Experimental multi-media artist Mike Ballard began his career at just 14 years old, as the graffiti writer ‘CEPT’. Twenty years on, he helped to transform the visual landscape of London. Ballard talks to Schön! Magazine about his design inspirations, his impressive profile of exhibitions and what we can expect to see from him in the future.
You started your career at a young age. What was it that triggered your interest in art?
A book called ‘Subway Art’ which was published in 1984. It’s by Martha Cooper and Henry Chalfant. It was the first documentation of New York subway graffiti. I was absorbed by the fact that you can create your own tag and develop your own style of calligraphy. Another book called ‘Spray Can Art’ by Henry Chalfant and James Prigoff also caught my attention. I was heavily inspired by both books, drawing and travelling.
Where do your artistic ideas initially come from?
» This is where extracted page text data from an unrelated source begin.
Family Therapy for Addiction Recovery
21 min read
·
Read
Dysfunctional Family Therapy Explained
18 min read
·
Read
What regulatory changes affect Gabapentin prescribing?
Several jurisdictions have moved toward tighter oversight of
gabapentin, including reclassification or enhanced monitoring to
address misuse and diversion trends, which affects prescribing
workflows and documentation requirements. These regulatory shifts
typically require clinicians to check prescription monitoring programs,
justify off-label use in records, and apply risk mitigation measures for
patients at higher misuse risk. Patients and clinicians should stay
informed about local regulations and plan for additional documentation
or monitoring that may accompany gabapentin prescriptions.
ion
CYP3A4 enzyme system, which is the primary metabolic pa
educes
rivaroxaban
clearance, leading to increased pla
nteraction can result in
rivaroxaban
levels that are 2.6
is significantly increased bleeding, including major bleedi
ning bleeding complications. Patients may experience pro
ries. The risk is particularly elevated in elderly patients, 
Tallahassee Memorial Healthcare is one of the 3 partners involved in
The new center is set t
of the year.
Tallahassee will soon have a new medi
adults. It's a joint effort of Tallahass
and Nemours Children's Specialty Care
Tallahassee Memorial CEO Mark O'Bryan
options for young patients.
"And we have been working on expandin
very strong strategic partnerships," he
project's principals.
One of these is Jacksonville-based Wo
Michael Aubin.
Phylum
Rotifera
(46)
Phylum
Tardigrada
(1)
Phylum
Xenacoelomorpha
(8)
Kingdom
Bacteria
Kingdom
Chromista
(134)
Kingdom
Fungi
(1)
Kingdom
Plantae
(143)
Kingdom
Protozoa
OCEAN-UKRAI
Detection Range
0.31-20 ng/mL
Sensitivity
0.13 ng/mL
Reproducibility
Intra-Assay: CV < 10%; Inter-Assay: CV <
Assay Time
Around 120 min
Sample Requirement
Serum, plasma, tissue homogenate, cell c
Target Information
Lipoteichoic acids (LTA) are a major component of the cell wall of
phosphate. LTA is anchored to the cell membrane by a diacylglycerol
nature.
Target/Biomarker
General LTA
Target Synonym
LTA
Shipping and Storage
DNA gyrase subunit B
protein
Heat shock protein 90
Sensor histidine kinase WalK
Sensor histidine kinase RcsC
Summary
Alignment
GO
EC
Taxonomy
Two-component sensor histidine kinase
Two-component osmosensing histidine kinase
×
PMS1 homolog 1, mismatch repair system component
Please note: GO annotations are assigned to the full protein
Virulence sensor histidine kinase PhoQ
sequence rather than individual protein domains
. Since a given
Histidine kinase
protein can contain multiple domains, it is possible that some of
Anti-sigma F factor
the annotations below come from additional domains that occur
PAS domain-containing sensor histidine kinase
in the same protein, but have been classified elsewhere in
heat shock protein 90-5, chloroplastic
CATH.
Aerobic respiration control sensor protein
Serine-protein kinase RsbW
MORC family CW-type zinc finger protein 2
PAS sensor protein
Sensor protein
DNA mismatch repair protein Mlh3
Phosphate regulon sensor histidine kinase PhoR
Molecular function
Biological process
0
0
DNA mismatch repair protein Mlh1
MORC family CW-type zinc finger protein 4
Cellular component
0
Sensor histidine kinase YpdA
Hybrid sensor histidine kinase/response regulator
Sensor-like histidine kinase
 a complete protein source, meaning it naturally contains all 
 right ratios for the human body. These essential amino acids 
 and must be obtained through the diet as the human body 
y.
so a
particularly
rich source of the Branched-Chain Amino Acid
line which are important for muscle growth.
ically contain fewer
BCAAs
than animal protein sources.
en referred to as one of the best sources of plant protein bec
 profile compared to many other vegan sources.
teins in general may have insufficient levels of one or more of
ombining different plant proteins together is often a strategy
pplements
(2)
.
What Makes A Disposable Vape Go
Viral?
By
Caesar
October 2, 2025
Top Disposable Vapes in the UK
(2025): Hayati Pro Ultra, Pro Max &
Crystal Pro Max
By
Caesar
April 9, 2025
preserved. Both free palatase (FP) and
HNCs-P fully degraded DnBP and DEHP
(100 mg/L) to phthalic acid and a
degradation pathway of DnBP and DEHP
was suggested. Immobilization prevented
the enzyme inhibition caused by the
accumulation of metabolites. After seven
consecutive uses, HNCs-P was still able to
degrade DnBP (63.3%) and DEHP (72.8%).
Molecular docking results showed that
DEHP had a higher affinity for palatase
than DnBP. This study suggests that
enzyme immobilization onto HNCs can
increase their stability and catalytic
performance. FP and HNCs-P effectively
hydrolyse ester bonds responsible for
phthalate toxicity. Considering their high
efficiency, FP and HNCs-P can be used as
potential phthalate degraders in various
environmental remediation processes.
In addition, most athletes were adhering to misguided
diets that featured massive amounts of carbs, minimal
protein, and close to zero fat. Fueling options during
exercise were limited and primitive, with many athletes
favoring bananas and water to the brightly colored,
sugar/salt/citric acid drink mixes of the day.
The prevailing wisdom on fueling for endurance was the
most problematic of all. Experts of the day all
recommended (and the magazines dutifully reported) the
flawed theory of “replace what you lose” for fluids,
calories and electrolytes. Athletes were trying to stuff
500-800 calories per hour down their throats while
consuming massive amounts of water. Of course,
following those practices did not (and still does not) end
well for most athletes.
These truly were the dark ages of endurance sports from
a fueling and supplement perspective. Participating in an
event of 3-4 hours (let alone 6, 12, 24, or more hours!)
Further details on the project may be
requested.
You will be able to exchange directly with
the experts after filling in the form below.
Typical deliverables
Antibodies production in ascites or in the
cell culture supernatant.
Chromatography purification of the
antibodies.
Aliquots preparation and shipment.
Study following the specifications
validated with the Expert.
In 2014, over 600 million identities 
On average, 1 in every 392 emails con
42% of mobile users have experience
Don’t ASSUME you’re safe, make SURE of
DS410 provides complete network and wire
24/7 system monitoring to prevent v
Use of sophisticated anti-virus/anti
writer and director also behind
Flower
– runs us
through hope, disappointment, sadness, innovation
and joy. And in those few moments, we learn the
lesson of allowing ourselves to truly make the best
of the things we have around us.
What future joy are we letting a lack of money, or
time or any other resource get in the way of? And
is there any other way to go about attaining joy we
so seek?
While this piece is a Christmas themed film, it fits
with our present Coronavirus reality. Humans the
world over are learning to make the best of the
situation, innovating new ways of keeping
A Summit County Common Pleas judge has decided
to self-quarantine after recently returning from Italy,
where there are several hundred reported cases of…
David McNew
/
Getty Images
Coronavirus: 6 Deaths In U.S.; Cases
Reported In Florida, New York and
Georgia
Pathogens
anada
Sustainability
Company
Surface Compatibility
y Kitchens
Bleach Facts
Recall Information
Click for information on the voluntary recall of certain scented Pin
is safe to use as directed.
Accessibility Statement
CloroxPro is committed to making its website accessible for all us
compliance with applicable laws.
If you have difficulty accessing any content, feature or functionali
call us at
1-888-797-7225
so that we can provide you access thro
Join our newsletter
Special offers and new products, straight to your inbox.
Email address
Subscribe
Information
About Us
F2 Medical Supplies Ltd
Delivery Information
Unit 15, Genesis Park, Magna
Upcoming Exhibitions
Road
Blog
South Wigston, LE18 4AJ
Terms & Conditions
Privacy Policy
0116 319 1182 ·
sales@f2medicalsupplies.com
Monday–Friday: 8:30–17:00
My inspirations constantly change. At the moment the Internet is my main source. I feel like there’s so much out there, you’re completely bombarded. A vast amount of my ideas come from growing up, hip hop music and taking bits from other people and putting it together to make a new object that didn’t exist before; especially when making a collage. I enjoy making things primitive and giving it a twist.
How did your time at Central Saint Martins impact on you as an artist?
It majorly impacted on me as I had never studied art before, I’d only self-taught and watched other people beforehand. It encouraged me to be more open-minded, and step away from being so channelled into a graffiti style. I therefore looked more towards making multi-media pieces and began to become more experimental.
You can be seen as a diverse artist due to the broadness of your work. What are the reasons for keeping your art so broad?
I don’t want to be a one trick pony that does one thing and then milks it for the rest of their career – I would just get bored very easily. I don’t ever want to just be a painter or a video artist. I’d rather have more options and be an open artist.
You make use of a wide variety of mediums. How do you appropriate a suitable one for a particular project?
I look at my work and decide if there’s a certain element that is worth picking out and explaining further. For example, when collaging I will tend to make that focal point into a video or incorporate audio. A good example is the spray can work I did: I had a video of the cans being sprayed and then a canvas painting which was the residue of the video – it provided a finishing effect.
You have an impressive profile of solo and group exhibitions behind you. Is there a particular one that you could single out, and why?
The last show I did which was called I.D.S.T., in Brixton; this has been my favourite show so far. The gallery was great, as were the people and the space was amazing – I had three or four separate rooms. I feel like I created a really immersive exhibition, and it’s definitely my favourite to date, but each exhibition is a progression and will be better than the last.
What can we expect to see from your upcoming solo show in London in September?
I haven’t finalised anything idea wise yet. I’m currently creating work then I’ll create a title and see how it all fits together. I want the paintings upstairs to stand very slick by themselves and the multi media downstairs will kind of be the under belly of what goes on.